School leavers or college dropouts would be trained to speak with an American accent, posing as US Internal Revenue Service officials and scare people into believing they owed the government cash, detectives said.
The scheme, which had been operating for over a year, netted more than 10 million rupees ($150,000) a day, they added. More than 70 people have been arrested after police this month swooped on call centres in western India, from Mumbai to the Gujarat capital of Ahmedabad, but they suspect the network could stretch even further.
"We believe that the racket is spread across India, including in the north," Parambir Singh, commissioner of police in the Mumbai suburb of Thane, told AFP. Police from Thane, on the outskirts of India´s financial capital, rounded up at least 770 employees of bogus call centres on October 4.
Most were let go pending further investigations but 72 were arrested while another suspect was detained this week as police try to close in on the 23-year-old alleged mastermind. It is claimed the accused would berate victims for falsely failing to pay taxes and then threaten them with jail if they did not cough up immediately.
The con artists would use an altered caller ID number that made it look like they were ringing from the United States and often quoted IRS badge numbers to make them appear legitimate.
The fraudsters would trick the victim into sending money, often through pre-paid debit cards that can be purchased at stores like Walmart, or even by buying Apple iTunes gift cards. In both instances transfers are made by the victim handing over the card´s registration number.
The iTunes scam has even led Apple to issue a global warning on its website urging people not to give the number to someone they do not know.
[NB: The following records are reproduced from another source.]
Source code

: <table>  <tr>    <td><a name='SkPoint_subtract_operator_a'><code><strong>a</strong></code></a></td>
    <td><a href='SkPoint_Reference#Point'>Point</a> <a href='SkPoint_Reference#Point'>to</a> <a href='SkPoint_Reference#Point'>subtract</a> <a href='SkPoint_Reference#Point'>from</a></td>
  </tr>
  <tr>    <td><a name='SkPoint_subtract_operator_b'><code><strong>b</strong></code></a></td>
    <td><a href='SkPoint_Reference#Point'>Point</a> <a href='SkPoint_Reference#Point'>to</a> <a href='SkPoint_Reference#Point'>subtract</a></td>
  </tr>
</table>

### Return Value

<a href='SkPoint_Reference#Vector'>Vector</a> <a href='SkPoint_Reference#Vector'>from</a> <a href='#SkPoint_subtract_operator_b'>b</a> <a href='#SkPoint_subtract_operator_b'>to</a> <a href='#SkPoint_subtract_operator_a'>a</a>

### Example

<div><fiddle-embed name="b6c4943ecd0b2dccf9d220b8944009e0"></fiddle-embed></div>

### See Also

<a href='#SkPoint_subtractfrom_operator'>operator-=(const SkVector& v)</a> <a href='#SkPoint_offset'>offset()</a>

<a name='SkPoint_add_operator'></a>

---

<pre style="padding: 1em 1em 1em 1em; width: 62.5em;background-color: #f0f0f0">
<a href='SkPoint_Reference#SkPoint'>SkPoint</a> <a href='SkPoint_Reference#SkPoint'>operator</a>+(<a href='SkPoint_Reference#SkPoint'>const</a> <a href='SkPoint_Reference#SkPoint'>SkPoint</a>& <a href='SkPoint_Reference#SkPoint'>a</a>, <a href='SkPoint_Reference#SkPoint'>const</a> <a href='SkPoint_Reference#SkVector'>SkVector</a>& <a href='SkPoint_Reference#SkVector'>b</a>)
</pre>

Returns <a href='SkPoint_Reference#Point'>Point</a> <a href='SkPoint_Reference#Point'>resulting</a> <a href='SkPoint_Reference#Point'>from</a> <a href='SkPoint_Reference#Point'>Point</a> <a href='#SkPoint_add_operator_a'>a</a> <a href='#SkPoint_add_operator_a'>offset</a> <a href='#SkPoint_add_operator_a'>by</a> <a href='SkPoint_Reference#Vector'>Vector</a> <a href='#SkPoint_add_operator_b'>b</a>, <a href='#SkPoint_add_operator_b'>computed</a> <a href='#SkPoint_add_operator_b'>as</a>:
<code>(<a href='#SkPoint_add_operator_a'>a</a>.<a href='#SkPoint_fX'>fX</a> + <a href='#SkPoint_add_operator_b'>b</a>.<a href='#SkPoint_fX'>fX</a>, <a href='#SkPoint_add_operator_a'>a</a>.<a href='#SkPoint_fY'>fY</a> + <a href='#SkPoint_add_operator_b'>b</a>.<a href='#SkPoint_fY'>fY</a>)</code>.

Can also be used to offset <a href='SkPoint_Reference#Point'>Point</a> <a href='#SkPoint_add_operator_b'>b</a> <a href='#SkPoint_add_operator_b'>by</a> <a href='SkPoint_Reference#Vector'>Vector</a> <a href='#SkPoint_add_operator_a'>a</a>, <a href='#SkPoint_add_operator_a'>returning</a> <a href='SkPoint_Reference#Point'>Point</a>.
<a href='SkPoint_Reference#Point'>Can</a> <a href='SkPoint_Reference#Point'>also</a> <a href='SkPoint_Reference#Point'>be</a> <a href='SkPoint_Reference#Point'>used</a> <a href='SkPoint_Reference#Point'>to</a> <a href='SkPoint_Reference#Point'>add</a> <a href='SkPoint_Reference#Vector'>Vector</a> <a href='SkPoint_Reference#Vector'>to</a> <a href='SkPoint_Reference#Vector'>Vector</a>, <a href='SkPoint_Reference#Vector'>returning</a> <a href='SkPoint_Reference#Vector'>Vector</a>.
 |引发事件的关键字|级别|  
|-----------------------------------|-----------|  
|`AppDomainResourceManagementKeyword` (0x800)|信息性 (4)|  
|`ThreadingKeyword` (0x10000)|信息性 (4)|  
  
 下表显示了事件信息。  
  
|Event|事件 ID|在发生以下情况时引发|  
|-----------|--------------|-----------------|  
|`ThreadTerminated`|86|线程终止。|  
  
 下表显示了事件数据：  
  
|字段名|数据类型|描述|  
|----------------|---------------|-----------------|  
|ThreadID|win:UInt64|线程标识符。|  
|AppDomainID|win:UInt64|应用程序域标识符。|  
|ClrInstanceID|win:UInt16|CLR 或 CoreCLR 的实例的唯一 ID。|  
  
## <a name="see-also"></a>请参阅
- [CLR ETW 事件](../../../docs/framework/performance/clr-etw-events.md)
The IRS has been warning about identical scams for a few years with reports in US media that such schemes might have been operating out of India.
In January, the US Treasury Inspector General for Tax Administration said it was aware of more than 5,000 victims who had paid a total of more than $26.5 million in such scams since October 2013.
"It is one of the biggest fraud cases to surface in recent times in Mumbai," Parag Manere, Thane police deputy commissioner, told AFP, adding that the ringleaders found willing recruits. "Hiring was easy. They just gave out pamphlets about job openings and received applications, mostly from school or college dropouts," said Manere.
Commissioner Singh said ringleaders "lured youngsters with good working knowledge of English and trained them how to speak with an American accent". Police believe the recruits were paid 30,000-70,000 rupees a month, plus commission. Some made the initial calls while others were employed to "close" deals.
They would work through the night to catch Americans during their day and sometimes left threatening voicemail messages if their targets didn´t answer the phone, it is alleged. A victim of a similar-sounding scam told NBC last year the caller had her "so frightened" but felt "embarrassed, guilty and ashamed" when she realised she had been swindled.